Harriet Smith Hughes
London
• Gaby Hinsliff points out the perils of the Labour party fanning anti-EU sentiments (Beware, Ed, you stoke this anti-Europe fire at your peril, 22 May) by adding its voice to calls for an “in or out” referendum on the UK’s continued membership of the European Union. But it may well be the only means of ensuring at long last an informed nationwide debate on Britain’s place in the changed Europe that will eventually emerge from the ashes of the eurozone crisis. If Britain is to stop sleepwalking towards isolation and loss of influence, a start needs to be made now and a lead given – by Labour, and also by the Lib Dems, if they could only unshackle themselves – to promote responsive and accountable institutions and progressive and socially responsible policies for the EU. That would be the best way of safeguarding Britain’s interests in Europe.
David Harley
Twickenham, Middlesex
• Promising a referendum on British membership of the EU would show how low Ed Miliband will stoop for a supposed tactical advantage. In 2005 there was a legitimate and compelling reason to put the proposed European constitution to a popular vote. Now there is only a scheme to outflank the Conservatives on their own right wing. It may seem very clever in Westminster circles, but the political stature of anyone who aspires to lead a whole nation cannot be built on bluff and manoeuvre.
Roger Woodhouse
Sutton Coldfield, West Midlands
• Christopher Denne of the European Movement says the UK is now marginalised in Europe and that the pro-Europeans “saw it coming” (Letters, 22 May). However, if the European Movement’s views had been heeded, the UK would be part of the euro, and we would be in a far worse position than we are.
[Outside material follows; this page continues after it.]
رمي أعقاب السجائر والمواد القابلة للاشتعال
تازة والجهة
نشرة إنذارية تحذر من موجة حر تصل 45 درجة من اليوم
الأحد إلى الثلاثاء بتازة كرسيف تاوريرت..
An ideological enthusiasm for European unity blinded too many people, including the European Movement, to the simple fact that one currency (and therefore one interest rate and no possibility of devaluation) for several economies does not work in the long term.
As a consequence, millions of people in Greece, and to a lesser extent in Spain, Portugal, Ireland and Italy, are suffering devastatingly high rates of unemployment and wage cuts. The pain will continue until participating countries dismantle this foolish project.
Richard Mountford
Hildenborough, Kent
• There is an almost instant revisionism going on with the reassertion of German economic competitiveness. The story is being told that the sacrifices that were made over the past 15 years were a conscious effort to increase competitiveness in the international economy. This is a byproduct. Those sacrifices were made to facilitate German reunification. The resistance of the current German government to any generosity on behalf of the “euro periphery” makes it look as if they only care about the Volk.